US Vice President Kamala Harris speaks during a campaign event in Flint, Michigan, US, on Friday, Oct. 4, 2024. Bruce Springsteen has thrown his support behind Kamala Harris' bid for the White House as her campaign struggles to secure votes from White working-class men. Photographer: Sarah Rice/Bloomberg (Sarah Rice/Bloomberg)

(Bloomberg) -- Former Attorney General Eric Holder said he expects Vice President Kamala Harris to beat Donald Trump by 5 million ballots in the popular vote, though he predicted a close race because of the US electoral college system.

Speaking at the Future Resilience Forum, Holder said he was worried about a complacency that might lead the Democratic base to stay home on voting day. But he said he sees the potential for defections by Republicans to Harris’ side, especially over reproductive rights and the Project 2025 initiative. 

“On the Democratic side I am concerned about a complacency — I see that starting to erode — but I’m still a concerned about that,” said Holder, who is a key surrogate for the Harris campaign. “I would be shocked if she wins by less than five million votes.”

Holder’s prediction would give Harris a slim popular-vote win in recent historical terms and put her short of Biden, who beat Trump in 2020 by more than 7 million votes overall but only narrowly beat him in a few swing states. Trump won the electoral college in 2016 but lost the popular vote to Hillary Clinton by nearly 3 million ballots.
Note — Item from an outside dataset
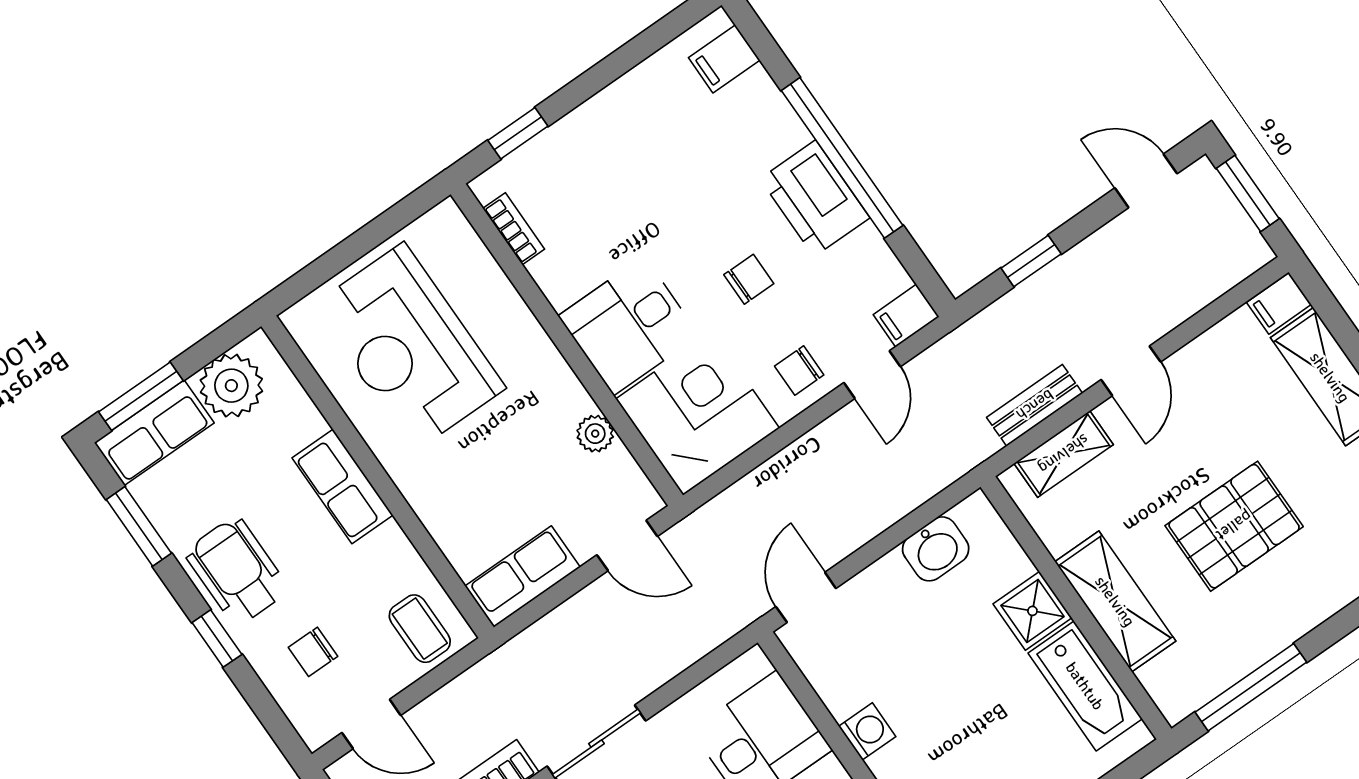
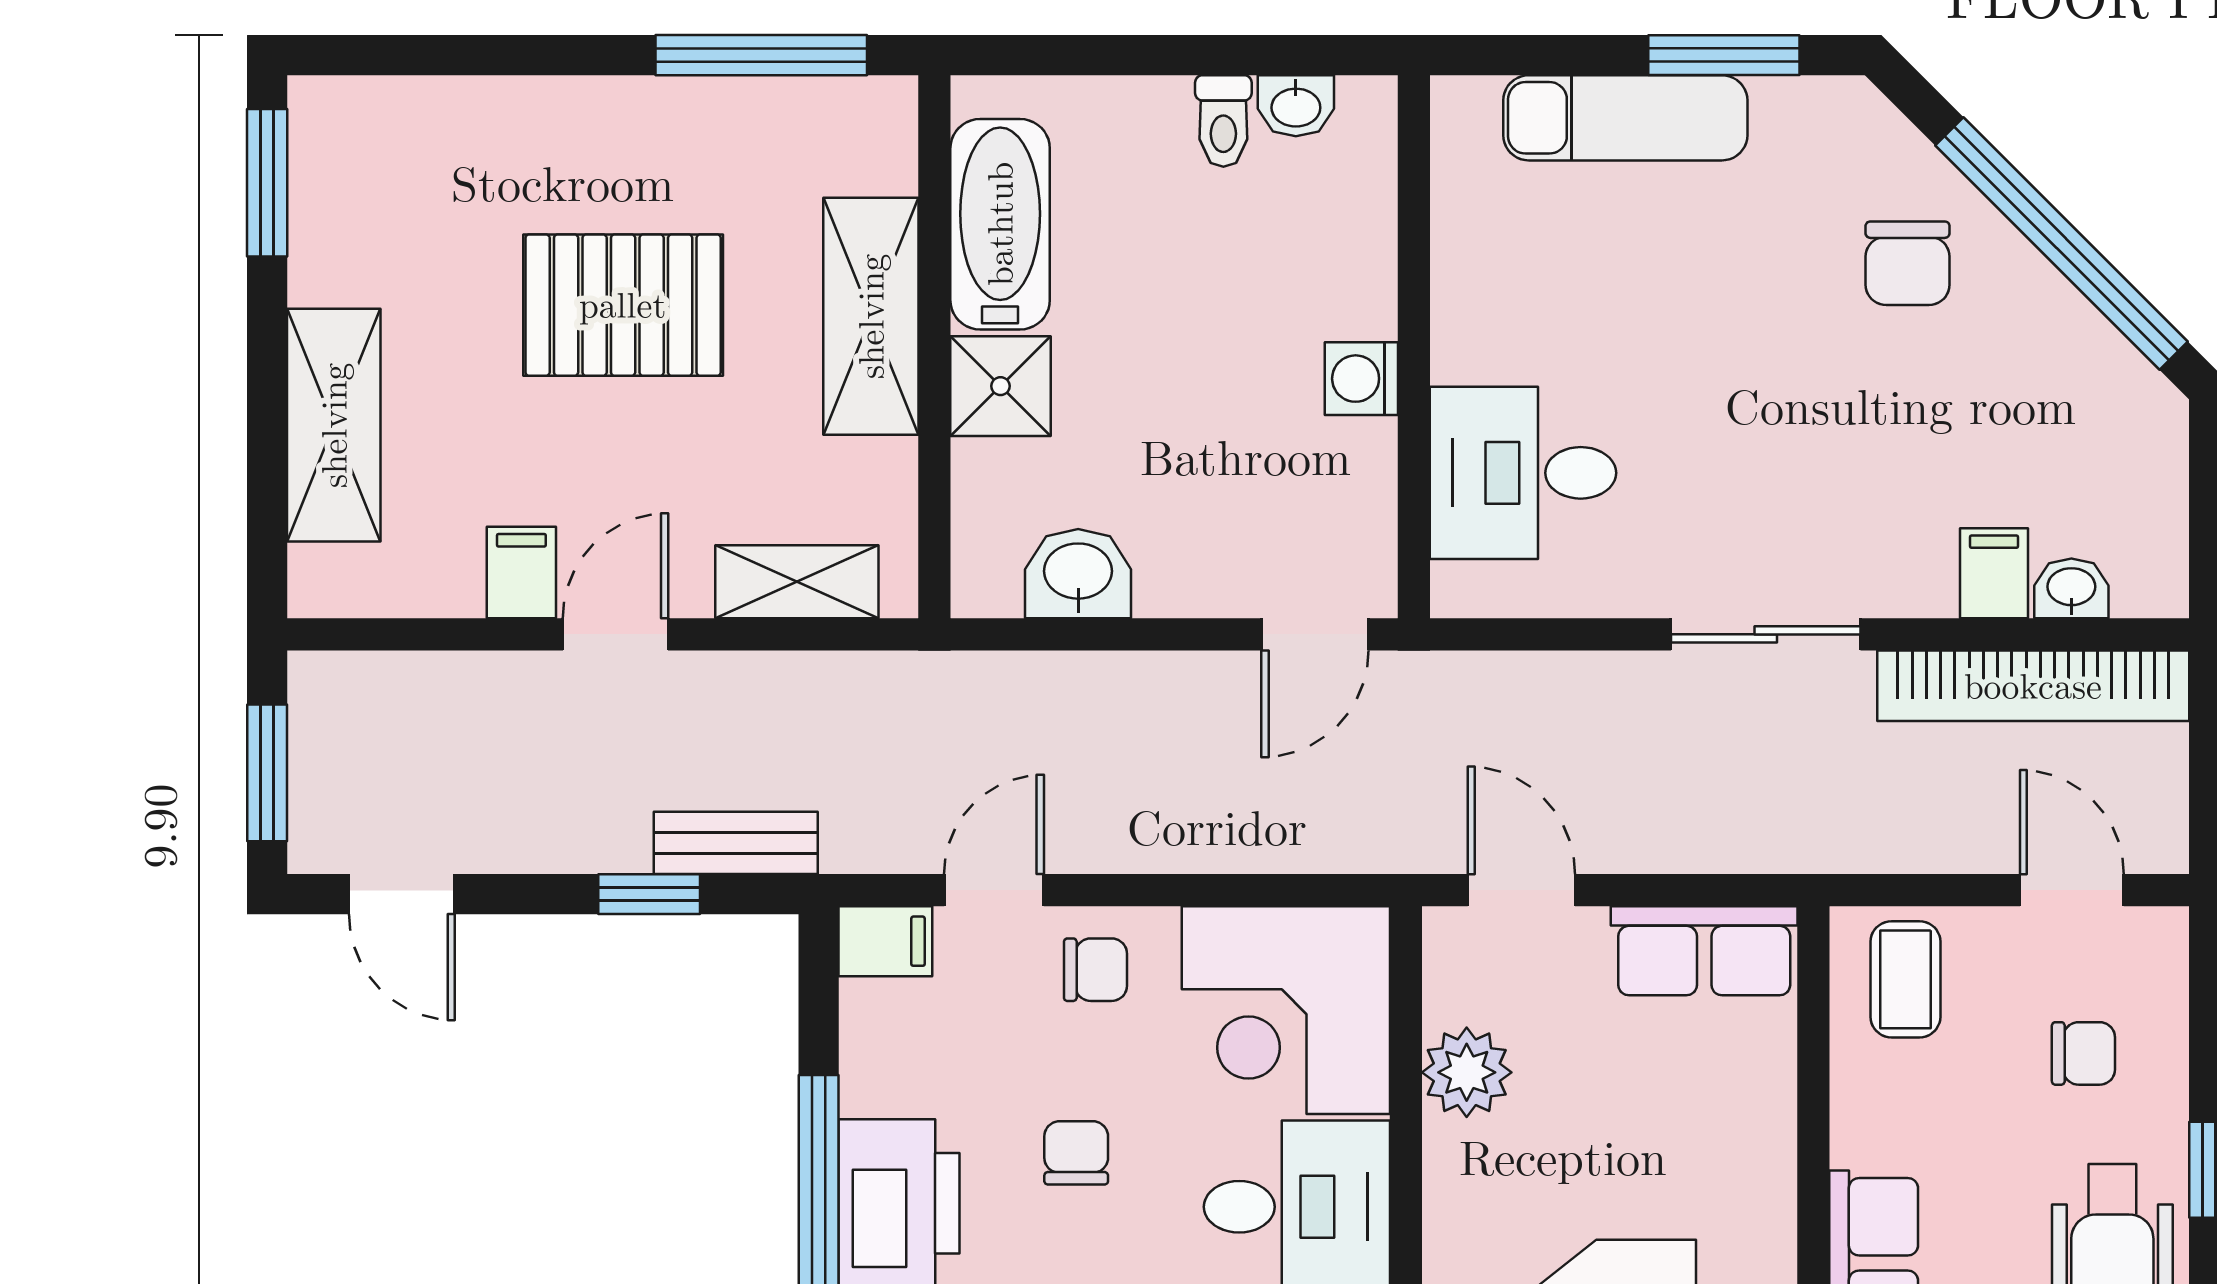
chair: (749, 279) -> (1076, 1153), turned 90
filing cabinet: (1279, 303) -> (521, 572), moved, turned -90
bench: (1035, 405) -> (736, 843), moved
plant: (595, 434) -> (1467, 1072), width x1.38, depth x1.38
Holder, who served as attorney general under Barack Obama, has called for abolishing the electoral college and picking presidents by popular vote. Harris tapped Holder and his law firm, Covington & Burling, to help her vet possible running mates before selecting Minnesota Governor Tim Walz. 

Holder warned of a second Trump term after the former president retreated from the rest of the world when he was in office, saying “the wrong person to to win the election this time could plunge the world back into that doom loop.” 

He said the November election offered the US a chance to “turn the page on this fecklessness once and for all” and demonstrate that Trump’s first term was an aberration and not a new normal.

Asked how Harris’ global leadership might differ from President Joe Biden’s, Holder brought up the US relationship with Israel, saying the world would still see support for Israel “but also nuances.” He suggested that support for Israel wouldn’t necessarily mean support for Prime Minister Benjamin Netanyahu, in the same way that “Donald Trump did not represent America at its best.”

“You could separate Donald Trump from America even though he was president of the United States,” Holder said. “There’s that kind of nuance that you would see.”